Molecular Signatures


The Molecular Signatures command will allow the user to run a type of “Gene Set Enrichment Analysis” using the Molecular Signatures Database from the Broad Institute ( This command first takes any number of lists of significant probe sets, and maps these probe sets to a master symbol, for instance, Gene Symbol. These lists of gene symbols are then compared to the gene sets at the Molecular Signatures Database, and a Fisher Exact test is run to generate p-values for each gene set.

There are several differences between this function and GSEA. The input of this function is a list (which usually contains the variables that the user is interested in). The main idea of this function is that if a gene set is highly correlated to the list of variables, it should contains more variables in the list. In contrast, the input of GSEA is microarray data. For each known gene set, GSEA tries to find the expression of each gene in the gene set to see whether overall the expression changes between different Phenotypes (such as treatment vs. control).

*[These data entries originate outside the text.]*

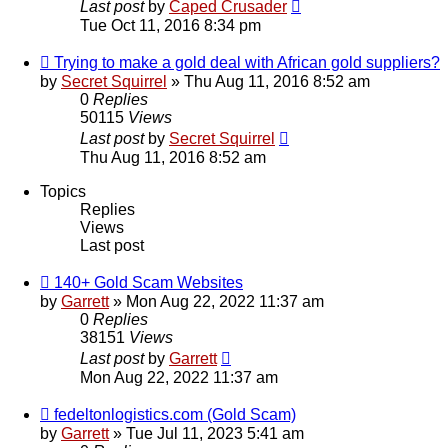
Last post
by
Caped Crusader
Tue Oct 11, 2016 8:34 pm
Trying to make a gold deal with African gold suppliers?
by
Secret Squirrel
» Thu Aug 11, 2016 8:52 am
0
Replies
50115
Views
Last post
by
Secret Squirrel
Thu Aug 11, 2016 8:52 am
Topics
Replies
Views
Last post
140+ Gold Scam Websites
by
Garrett
» Mon Aug 22, 2022 11:37 am
0
Replies
38151
Views
Last post
by
Garrett
Mon Aug 22, 2022 11:37 am
fedeltonlogistics.com (Gold Scam)
by
Garrett
» Tue Jul 11, 2023 5:41 am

To run this module, type MicroArray | Annotation | Molecular Signatures.

Input Data Requirements

This module works on -Omic data types with lists of variables.

General Options



  • Project & Data: The window includes a dropdown box to select the Project and -Omic Data object to be filtered.
  • Lists of classification:Define which list of variables in the specified project should be used to compare to the Molecular signature data set.
  • Output name: The user can choose to name the output data object.


  • Gene Set: The user can specify which GeneSet collection to use.
    • Build: Build a custom gene set by selecting a user defined "buckets text file" containing 10 data columns. This file is described at the end of this document (Gsea.pdf#Example_Custom_Gene_Set_File).
      • Currently we only support XML files downloaded from GSEA (, we will update the table format in Custom Gene Set File soon
      • If you build a custom gene set, the analysis must be run locally, unless an ArrayServer admin copies the ".buckets" file to the appropriate server location.
  • Organism: The user needs to choose the Organism of the study (some gene sets are organism-specific).
  • Map by annotation column: The user can inform Array Studio which annotation column from the specified data's Annotation Table should be used for mapping the genes (usually Gene Symbol should be chosen).
  • Multiplicity: The user can specify the adjustment method to be used for the Fisher-exact test.

Output Results

An example result is shown below. Results include the Bucket(GeneSet name), [all] (total number of genes in the gene set), how many genes in the gene set is included in the specified list and the corresponding p-value, the Alias of the gene set, Organism, URL, Chip, CategoryCode, Contributor, ContributorOrganization, Description, and Tags.